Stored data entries
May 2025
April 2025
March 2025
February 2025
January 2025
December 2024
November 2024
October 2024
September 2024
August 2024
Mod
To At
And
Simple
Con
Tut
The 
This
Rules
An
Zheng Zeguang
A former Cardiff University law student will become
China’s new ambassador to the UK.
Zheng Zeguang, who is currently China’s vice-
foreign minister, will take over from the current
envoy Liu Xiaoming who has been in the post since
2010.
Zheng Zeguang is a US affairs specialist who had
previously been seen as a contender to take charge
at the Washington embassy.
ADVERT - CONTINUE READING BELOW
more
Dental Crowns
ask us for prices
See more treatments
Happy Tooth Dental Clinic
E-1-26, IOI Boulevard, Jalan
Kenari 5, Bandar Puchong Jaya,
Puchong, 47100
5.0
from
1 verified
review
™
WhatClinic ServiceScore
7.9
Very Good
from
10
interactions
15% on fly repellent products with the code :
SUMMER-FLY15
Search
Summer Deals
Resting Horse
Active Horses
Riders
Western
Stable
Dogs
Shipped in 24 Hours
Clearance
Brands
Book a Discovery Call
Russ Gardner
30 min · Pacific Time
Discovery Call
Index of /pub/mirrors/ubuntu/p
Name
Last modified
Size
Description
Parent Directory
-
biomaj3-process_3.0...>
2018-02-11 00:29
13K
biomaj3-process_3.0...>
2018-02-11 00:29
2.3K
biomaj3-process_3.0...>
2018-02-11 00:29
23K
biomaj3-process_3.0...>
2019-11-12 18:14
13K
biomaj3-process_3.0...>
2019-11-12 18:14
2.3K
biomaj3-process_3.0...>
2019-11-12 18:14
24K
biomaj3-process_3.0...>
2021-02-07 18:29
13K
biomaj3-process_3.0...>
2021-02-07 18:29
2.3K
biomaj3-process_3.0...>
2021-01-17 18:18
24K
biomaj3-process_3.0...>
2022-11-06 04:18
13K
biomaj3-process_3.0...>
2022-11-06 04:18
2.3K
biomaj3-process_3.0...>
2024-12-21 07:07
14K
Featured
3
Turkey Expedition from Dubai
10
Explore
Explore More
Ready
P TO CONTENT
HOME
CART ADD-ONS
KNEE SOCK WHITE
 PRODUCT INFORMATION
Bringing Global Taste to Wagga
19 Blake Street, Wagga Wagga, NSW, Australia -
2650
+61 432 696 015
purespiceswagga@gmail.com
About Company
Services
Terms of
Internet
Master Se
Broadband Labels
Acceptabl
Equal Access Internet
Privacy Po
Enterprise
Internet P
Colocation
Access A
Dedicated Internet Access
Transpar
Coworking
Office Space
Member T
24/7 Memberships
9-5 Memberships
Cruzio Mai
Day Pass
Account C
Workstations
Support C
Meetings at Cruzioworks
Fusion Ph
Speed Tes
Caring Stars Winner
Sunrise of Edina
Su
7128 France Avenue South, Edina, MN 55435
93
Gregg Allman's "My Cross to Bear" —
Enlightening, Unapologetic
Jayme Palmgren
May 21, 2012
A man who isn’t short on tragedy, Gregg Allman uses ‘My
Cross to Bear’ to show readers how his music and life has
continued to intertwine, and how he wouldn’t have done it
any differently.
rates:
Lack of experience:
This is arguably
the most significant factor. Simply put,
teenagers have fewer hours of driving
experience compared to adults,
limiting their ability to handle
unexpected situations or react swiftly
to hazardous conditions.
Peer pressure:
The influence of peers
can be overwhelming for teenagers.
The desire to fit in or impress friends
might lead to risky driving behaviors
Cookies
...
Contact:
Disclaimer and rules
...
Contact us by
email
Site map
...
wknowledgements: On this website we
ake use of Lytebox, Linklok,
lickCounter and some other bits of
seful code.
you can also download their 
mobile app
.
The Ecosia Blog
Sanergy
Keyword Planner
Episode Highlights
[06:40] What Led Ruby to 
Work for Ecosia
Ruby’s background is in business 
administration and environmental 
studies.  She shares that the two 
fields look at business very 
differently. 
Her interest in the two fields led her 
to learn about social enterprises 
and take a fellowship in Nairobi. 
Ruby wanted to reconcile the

## Problem description
Transcribe each record exactly as it is written above.

## Problem solution
May 2025
April 2025
March 2025
February 2025
January 2025
December 2024
November 2024
October 2024
September 2024
August 2024
Mod
To At
And
Simple
Con
Tut
The 
This
Rules
An
Zheng Zeguang
A former Cardiff University law student will become
China’s new ambassador to the UK.
Zheng Zeguang, who is currently China’s vice-
foreign minister, will take over from the current
envoy Liu Xiaoming who has been in the post since
2010.
Zheng Zeguang is a US affairs specialist who had
previously been seen as a contender to take charge
at the Washington embassy.
ADVERT - CONTINUE READING BELOW
more
Dental Crowns
ask us for prices
See more treatments
Happy Tooth Dental Clinic
E-1-26, IOI Boulevard, Jalan
Kenari 5, Bandar Puchong Jaya,
Puchong, 47100
5.0
from
1 verified
review
™
WhatClinic ServiceScore
7.9
Very Good
from
10
interactions
15% on fly repellent products with the code :
SUMMER-FLY15
Search
Summer Deals
Resting Horse
Active Horses
Riders
Western
Stable
Dogs
Shipped in 24 Hours
Clearance
Brands
Book a Discovery Call
Russ Gardner
30 min · Pacific Time
Discovery Call
Index of /pub/mirrors/ubuntu/p
Name
Last modified
Size
Description
Parent Directory
-
biomaj3-process_3.0...>
2018-02-11 00:29
13K
biomaj3-process_3.0...>
2018-02-11 00:29
2.3K
biomaj3-process_3.0...>
2018-02-11 00:29
23K
biomaj3-process_3.0...>
2019-11-12 18:14
13K
biomaj3-process_3.0...>
2019-11-12 18:14
2.3K
biomaj3-process_3.0...>
2019-11-12 18:14
24K
biomaj3-process_3.0...>
2021-02-07 18:29
13K
biomaj3-process_3.0...>
2021-02-07 18:29
2.3K
biomaj3-process_3.0...>
2021-01-17 18:18
24K
biomaj3-process_3.0...>
2022-11-06 04:18
13K
biomaj3-process_3.0...>
2022-11-06 04:18
2.3K
biomaj3-process_3.0...>
2024-12-21 07:07
14K
Featured
3
Turkey Expedition from Dubai
10
Explore
Explore More
Ready
P TO CONTENT
HOME
CART ADD-ONS
KNEE SOCK WHITE
 PRODUCT INFORMATION
Bringing Global Taste to Wagga
19 Blake Street, Wagga Wagga, NSW, Australia -
2650
+61 432 696 015
purespiceswagga@gmail.com
About Company
Services
Terms of
Internet
Master Se
Broadband Labels
Acceptabl
Equal Access Internet
Privacy Po
Enterprise
Internet P
Colocation
Access A
Dedicated Internet Access
Transpar
Coworking
Office Space
Member T
24/7 Memberships
9-5 Memberships
Cruzio Mai
Day Pass
Account C
Workstations
Support C
Meetings at Cruzioworks
Fusion Ph
Speed Tes
Caring Stars Winner
Sunrise of Edina
Su
7128 France Avenue South, Edina, MN 55435
93
Gregg Allman's "My Cross to Bear" —
Enlightening, Unapologetic
Jayme Palmgren
May 21, 2012
A man who isn’t short on tragedy, Gregg Allman uses ‘My
Cross to Bear’ to show readers how his music and life has
continued to intertwine, and how he wouldn’t have done it
any differently.
rates:
Lack of experience:
This is arguably
the most significant factor. Simply put,
teenagers have fewer hours of driving
experience compared to adults,
limiting their ability to handle
unexpected situations or react swiftly
to hazardous conditions.
Peer pressure:
The influence of peers
can be overwhelming for teenagers.
The desire to fit in or impress friends
might lead to risky driving behaviors
Cookies
...
Contact:
Disclaimer and rules
...
Contact us by
email
Site map
...
wknowledgements: On this website we
ake use of Lytebox, Linklok,
lickCounter and some other bits of
seful code.
you can also download their 
mobile app
.
The Ecosia Blog
Sanergy
Keyword Planner
Episode Highlights
[06:40] What Led Ruby to 
Work for Ecosia
Ruby’s background is in business 
administration and environmental 
studies.  She shares that the two 
fields look at business very 
differently. 
Her interest in the two fields led her 
to learn about social enterprises 
and take a fellowship in Nairobi. 
Ruby wanted to reconcile the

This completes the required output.